Ein Anruf: “Sie kennen sich ja mit Schrift aus. Können Sie auch in der Handschrift von jemand anderes etwas schreiben?” Ganz ehrlich: Genau diese kleinen und speziellen Anfragen sind die allerschönsten für mich im Arbeitsalltag.
Die Kundin kam vorbei und brachte zwei Original-Rezepthefte ihrer Großmutter von um 1936 mit. Ihr Wunsch war, der Familie zu Weihnachten Postkarten zu schicken mit einem Satz, der ihre Oma auszeichnete, denn mittlerweile war sie leider verstorben.
Was auch immer in der Familie passierte und zu tun war, Großmutter Katharina pflegte zu sagen: “Einfach machen”. Als Feststellung, nicht als Anweisung. Deswegen war für die Kundin bereits vorab klar, dass hinter den Spruch ein Punkt müsse, kein Ausrufezeichen.

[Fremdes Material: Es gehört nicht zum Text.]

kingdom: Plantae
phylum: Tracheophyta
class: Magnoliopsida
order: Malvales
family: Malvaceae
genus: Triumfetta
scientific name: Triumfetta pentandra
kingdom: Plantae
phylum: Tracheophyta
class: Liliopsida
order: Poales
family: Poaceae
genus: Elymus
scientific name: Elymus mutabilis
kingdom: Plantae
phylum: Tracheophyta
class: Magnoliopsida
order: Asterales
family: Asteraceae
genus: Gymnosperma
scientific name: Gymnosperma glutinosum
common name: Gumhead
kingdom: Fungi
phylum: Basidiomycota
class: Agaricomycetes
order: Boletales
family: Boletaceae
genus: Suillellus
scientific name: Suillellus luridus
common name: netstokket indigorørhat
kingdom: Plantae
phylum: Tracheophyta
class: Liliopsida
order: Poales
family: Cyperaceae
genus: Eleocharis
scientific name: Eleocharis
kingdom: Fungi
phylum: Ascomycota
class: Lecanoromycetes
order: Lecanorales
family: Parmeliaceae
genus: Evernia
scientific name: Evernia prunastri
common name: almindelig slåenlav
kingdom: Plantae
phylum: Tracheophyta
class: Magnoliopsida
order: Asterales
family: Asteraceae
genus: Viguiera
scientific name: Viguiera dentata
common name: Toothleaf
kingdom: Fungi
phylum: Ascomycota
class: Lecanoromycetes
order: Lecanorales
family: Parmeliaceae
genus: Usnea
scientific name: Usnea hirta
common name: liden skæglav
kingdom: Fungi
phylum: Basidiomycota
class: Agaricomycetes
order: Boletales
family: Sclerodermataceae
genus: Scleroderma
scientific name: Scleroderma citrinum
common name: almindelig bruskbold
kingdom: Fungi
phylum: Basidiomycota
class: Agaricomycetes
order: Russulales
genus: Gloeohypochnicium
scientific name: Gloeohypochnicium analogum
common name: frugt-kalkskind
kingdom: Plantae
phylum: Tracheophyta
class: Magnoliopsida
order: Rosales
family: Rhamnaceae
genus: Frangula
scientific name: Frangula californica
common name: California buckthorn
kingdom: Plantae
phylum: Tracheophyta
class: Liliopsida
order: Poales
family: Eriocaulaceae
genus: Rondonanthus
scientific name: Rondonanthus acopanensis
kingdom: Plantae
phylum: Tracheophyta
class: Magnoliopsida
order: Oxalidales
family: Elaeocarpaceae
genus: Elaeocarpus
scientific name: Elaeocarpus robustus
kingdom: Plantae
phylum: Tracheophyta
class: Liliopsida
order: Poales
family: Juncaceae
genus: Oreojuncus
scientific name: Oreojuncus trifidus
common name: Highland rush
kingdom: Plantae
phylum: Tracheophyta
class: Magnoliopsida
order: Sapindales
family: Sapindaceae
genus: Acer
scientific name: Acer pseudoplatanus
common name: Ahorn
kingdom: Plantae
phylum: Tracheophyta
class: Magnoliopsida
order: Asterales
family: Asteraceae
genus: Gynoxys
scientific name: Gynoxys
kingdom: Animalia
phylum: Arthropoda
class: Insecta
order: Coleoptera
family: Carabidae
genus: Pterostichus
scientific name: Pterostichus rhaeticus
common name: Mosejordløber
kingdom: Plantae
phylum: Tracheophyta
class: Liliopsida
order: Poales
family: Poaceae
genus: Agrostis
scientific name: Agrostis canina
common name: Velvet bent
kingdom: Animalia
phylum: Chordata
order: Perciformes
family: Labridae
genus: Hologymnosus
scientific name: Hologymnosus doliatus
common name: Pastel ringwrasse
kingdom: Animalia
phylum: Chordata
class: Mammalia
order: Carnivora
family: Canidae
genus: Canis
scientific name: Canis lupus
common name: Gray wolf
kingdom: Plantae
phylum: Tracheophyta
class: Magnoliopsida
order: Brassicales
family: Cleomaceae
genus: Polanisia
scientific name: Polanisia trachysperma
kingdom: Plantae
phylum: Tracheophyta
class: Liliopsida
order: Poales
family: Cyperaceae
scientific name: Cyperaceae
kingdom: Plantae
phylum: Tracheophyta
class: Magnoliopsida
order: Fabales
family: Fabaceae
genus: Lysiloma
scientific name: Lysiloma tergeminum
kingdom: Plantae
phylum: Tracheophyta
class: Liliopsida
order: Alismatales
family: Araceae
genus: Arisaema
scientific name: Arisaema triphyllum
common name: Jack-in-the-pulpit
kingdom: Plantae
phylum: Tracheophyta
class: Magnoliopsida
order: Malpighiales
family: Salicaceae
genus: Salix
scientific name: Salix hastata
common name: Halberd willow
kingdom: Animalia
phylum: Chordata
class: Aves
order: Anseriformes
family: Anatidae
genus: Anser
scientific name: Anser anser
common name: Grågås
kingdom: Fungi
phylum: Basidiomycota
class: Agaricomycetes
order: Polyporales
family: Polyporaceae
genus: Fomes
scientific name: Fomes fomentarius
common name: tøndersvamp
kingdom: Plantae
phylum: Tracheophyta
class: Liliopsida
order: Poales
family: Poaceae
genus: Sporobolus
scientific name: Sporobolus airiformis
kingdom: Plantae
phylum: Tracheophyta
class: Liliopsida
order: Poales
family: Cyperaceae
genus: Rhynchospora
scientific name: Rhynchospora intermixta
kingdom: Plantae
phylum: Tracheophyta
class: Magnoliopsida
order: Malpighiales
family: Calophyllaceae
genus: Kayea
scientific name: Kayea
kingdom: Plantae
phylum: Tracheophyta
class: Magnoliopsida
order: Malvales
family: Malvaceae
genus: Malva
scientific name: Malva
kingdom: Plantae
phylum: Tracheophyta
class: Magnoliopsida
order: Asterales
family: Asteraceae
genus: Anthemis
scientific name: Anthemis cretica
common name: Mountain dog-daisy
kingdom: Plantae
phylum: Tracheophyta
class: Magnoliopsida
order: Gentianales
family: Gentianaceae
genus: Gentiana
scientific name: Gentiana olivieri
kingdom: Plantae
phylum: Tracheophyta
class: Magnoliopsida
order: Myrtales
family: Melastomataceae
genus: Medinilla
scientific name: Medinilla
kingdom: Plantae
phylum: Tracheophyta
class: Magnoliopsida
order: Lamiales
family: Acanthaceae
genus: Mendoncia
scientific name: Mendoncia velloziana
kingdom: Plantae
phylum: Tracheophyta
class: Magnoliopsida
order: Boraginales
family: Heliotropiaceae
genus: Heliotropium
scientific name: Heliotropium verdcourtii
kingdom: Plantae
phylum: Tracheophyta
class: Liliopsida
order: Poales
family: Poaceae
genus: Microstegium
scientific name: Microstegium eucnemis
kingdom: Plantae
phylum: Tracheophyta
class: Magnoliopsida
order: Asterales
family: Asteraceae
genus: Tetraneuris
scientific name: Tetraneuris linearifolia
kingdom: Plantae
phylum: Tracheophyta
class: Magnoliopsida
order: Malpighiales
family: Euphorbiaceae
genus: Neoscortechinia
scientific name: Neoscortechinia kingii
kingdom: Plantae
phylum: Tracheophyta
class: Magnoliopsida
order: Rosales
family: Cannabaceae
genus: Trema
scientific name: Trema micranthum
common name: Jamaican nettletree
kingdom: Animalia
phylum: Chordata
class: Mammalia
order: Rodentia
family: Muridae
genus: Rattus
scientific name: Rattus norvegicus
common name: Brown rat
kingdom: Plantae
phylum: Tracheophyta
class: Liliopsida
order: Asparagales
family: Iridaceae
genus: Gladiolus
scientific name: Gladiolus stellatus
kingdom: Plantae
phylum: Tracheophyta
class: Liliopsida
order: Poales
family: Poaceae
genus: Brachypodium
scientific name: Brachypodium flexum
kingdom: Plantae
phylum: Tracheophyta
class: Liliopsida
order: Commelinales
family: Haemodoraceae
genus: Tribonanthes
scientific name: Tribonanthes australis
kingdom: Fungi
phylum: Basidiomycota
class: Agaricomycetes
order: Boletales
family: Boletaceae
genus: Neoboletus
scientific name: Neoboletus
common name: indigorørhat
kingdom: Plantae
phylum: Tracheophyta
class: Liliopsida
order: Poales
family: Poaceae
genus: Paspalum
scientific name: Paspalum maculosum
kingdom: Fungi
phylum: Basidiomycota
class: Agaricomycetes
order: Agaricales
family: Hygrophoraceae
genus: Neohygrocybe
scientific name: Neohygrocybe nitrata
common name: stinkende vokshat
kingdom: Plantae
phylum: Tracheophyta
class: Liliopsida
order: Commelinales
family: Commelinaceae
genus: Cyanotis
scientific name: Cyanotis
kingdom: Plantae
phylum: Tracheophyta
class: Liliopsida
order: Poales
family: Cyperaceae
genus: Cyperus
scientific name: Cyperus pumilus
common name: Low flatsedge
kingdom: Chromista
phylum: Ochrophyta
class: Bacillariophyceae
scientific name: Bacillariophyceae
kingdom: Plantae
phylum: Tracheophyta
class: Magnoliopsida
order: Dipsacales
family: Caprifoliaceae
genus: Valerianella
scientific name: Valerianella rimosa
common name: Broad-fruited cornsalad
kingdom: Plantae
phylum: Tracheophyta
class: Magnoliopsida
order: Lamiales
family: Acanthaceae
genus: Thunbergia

Sie wünschte sich die Formen der Handschrift ihrer Großmutter aus den Rezeptbüchern, damals muss sie Jugendliche gewesen sein. Auch generell wäre es schön, die Anmutung des Rezeptbuches in edler Ausführung für die Postkarten zu nutzen.
So laß ich im Buch, rekonstruierte die Sütterlin Handschrift der Großmutter, schrieb in verschiedenen Ausführungen den Satz zusammen und scannte leere Seiten des schon vergilbten Buches für den Hintergrund ein.
Währenddessen wurde durch einige persönliche Briefe, die Großmutter in diesen Heften vorgeschrieben hatte, auch ersichtlich, woher ihre Attitüde kam. Ich bekam hier die Chance den Menschen hinter den Worten kennenzulernen und in eine Kriegszeit einzutauchen, die mir nie vorher so greifbar war. – Der Familie war gar nicht bewusst gewesen, dass in den Heften auch Briefe enthalten waren. Ich las sie der Enkelin bei einem gemeinsamen Termin vor.
Die Kundin entschied sich am Ende für einen Schriftzug mit dem dicken Marker geschrieben, um den heutigen, plakativen Zeitgeist einzufangen und als Hintergrund für den Scan der Verbindungsseite von den Blättern zum Buchumschlag. Die Postkarten ließen wir auf naturbelassenem Karton mit leichter Struktur drucken. Die Kanten wurden locker von Hand vergoldet, um sie passend zu Weihnachten etwas edel anmuten zu lassen.
So ist Oma Katharinas Ausspruch nun in der ganzen Familie zu Weihnachten eingetrudelt. Und wenn in der nächsten Zeit jemand an einer Entscheidung zweifeln sollte, stehen ihre Worte helfend zur Verfügung:
Einfach machen.
Es entstand auch noch eine zweite Karte für den Bruder der Kundin. Die beiden übernachteten als Kinder öfter bei Oma. Dort schliefen sie mit im Ehebett. Sie mussten früher schlafen gehen, während Oma gerne noch lange im Bett neben ihnen bei angeschaltetem Licht las. Wenn die Kinder sich beschwerten, dass sie wegen des Lichtes nicht schlafen könnten, sagte Großmutter:”Mach de Augen zu dann is et dunkel.”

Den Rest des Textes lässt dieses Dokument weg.